Top five countries in geothermal energy production, 1980–2012 (US EIA)

GeoPP capacity growth by years

In 1958, when the Wairakei power plant was commissioned, New Zealand became the second major industrial producer of geothermal electricity. Wairakei was the first station of the indirect type. In 1960, Pacific Gas and Electric began operating the first successful geothermal power plant in the United States on geysers in California.
The first binary geothermal power plant was first demonstrated in 1967 in the Soviet Union and then introduced to the US in 1981, following the energy crisis of the 1970s and major changes in regulatory policy. This technology makes it possible to use a much lower temperature for electricity generation than before. In 2006, China Hot Springs, Alaska, launched a binary cycle plant producing electricity at a record low liquid temperature of 57°C.
Until recently, geothermal power plants were built exclusively where there were high-temperature geothermal sources near the surface. The advent of binary cycle power plants and improvements in drilling and production technology could lead to the emergence of geothermal power plants over a much wider geographic range.Demonstration power plants are located in the German city of Landau in der Pfalz and the French city of Soultz-sous-Foret, while earlier work in Basel, Switzerland, was shut down after it triggered earthquakes. Other demonstration projects are under development in Australia, the United Kingdom and the United States of America.

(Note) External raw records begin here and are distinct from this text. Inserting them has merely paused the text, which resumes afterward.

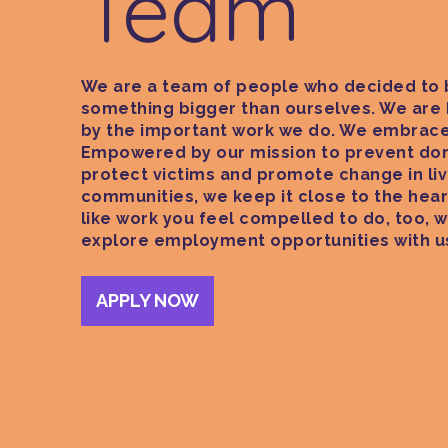
Team
We are a team of people who decided to 
something bigger than ourselves. We are
by the important work we do. We embrace
Empowered by our mission to prevent dom
protect victims and promote change in liv
communities, we keep it close to the heart
like work you feel compelled to do, too, w
explore employment opportunities with u
APPLY NOW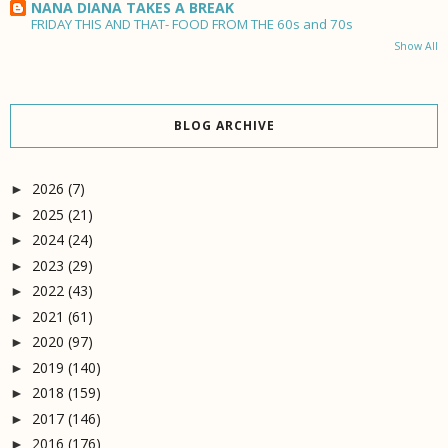
NANA DIANA TAKES A BREAK
FRIDAY THIS AND THAT- FOOD FROM THE 60s and 70s
Show All
BLOG ARCHIVE
2026
(7)
►
2025
(21)
►
2024
(24)
►
2023
(29)
►
2022
(43)
►
2021
(61)
►
2020
(97)
►
2019
(140)
►
2018
(159)
►
2017
(146)
►
2016
(176)
►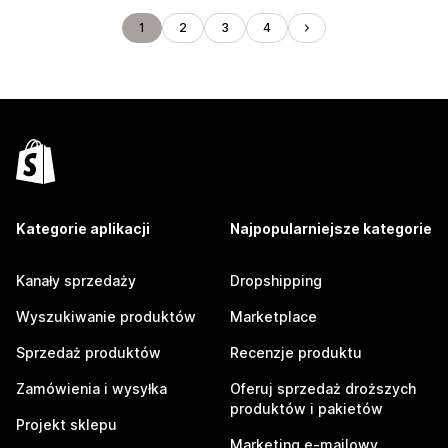
1
2
3
4
Kategorie aplikacji
Najpopularniejsze kategorie
Kanały sprzedaży
Dropshipping
Wyszukiwanie produktów
Marketplace
Sprzedaż produktów
Recenzje produktu
Zamówienia i wysyłka
Oferuj sprzedaż droższych
produktów i pakietów
Projekt sklepu
Marketing e-mailowy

The thermal efficiency of geothermal power plants is low - about 7-10%, since geothermal fluids have a lower temperature than steam from boilers. According to the laws of thermodynamics, this low temperature limits the efficiency of heat engines in extracting usable energy to generate electricity. Waste heat is wasted unless it can be used directly, such as in greenhouses or district heating. System efficiency does not affect operating costs as it would for a coal or other fossil fuel plant, but it is a factor in plant viability. To produce more energy than the pumps consume, high-temperature geothermal sources and specialized thermal cycles are required to generate electricity. Since geothermal energy is constant over time, unlike, for example, wind or solar energy, its power factor can be quite large - up to 96%.